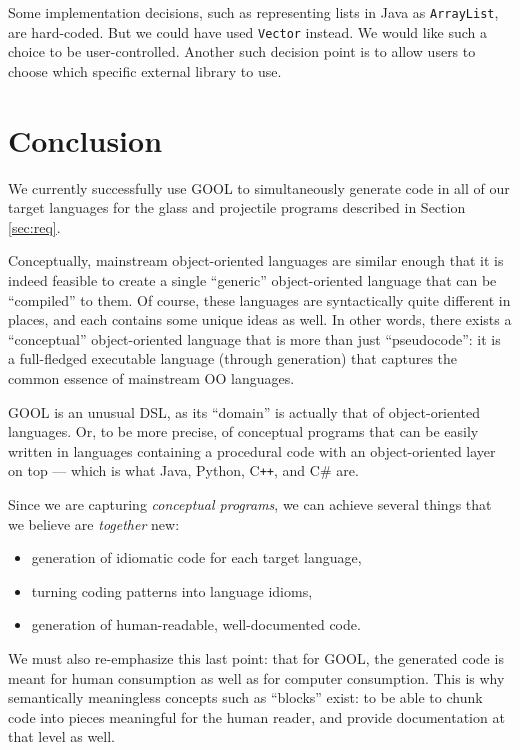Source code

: \documentclass[sigplan,review,prologue,dvipsnames]{acmart}
\newcommand{\Csharp}{C\#}
\newcommand{\Cplusplus}{C\texttt{++}}
\begin{document}
Some implementation decisions, such as representing lists in Java as 
\verb|ArrayList|, are hard-coded. But we could have used \verb|Vector| instead.
We would like such a choice to be user-controlled. Another such decision
point is to allow users to choose which specific external library to use.

\section{Conclusion} \label{sec:conclusions}

We currently successfully use GOOL to simultaneously generate code in all of 
our target languages for the glass and projectile programs described in Section 
\ref{sec:req}. 

Conceptually, mainstream object-oriented languages are similar enough that it
is indeed feasible to create a single ``generic'' object-oriented language that
can be ``compiled'' to them.  Of course, these languages are syntactically
quite different in places, and each contains some unique ideas as well.
In other words, there exists a ``conceptual'' object-oriented language that
is more than just ``pseudocode'': it is a full-fledged executable language
(through generation) that captures the common essence of mainstream OO
languages.

GOOL is an unusual DSL, as its ``domain'' is actually that of object-oriented
languages. Or, to be more precise, of conceptual programs that can be
easily written in languages containing a procedural code with an
object-oriented layer on top --- which is what Java, Python, \Cplusplus{}, and
\Csharp{} are.

Since we are capturing \emph{conceptual programs}, we can achieve
several things that we believe are \emph{together} new:
\begin{itemize}
\item generation of idiomatic code for each target language,
\item turning coding patterns into language idioms,
\item generation of human-readable, well-documented code.
\end{itemize}

We must also re-emphasize this last point: that for GOOL, the generated code
is meant for human consumption as well as for computer consumption. This is
why semantically meaningless concepts such as ``blocks'' exist: to be able
to chunk code into pieces meaningful for the human reader, and provide
documentation at that level as well.
\end{document}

---------------

PROBLEM:
Repeat exactly the lines above from the one with "We currently successfully" up to and including the one with "is more than". No other line belongs in the reply.

SOLUTION:
We currently successfully use GOOL to simultaneously generate code in all of 
our target languages for the glass and projectile programs described in Section 
\ref{sec:req}. 

Conceptually, mainstream object-oriented languages are similar enough that it
is indeed feasible to create a single ``generic'' object-oriented language that
can be ``compiled'' to them.  Of course, these languages are syntactically
quite different in places, and each contains some unique ideas as well.
In other words, there exists a ``conceptual'' object-oriented language that
is more than just ``pseudocode'': it is a full-fledged executable language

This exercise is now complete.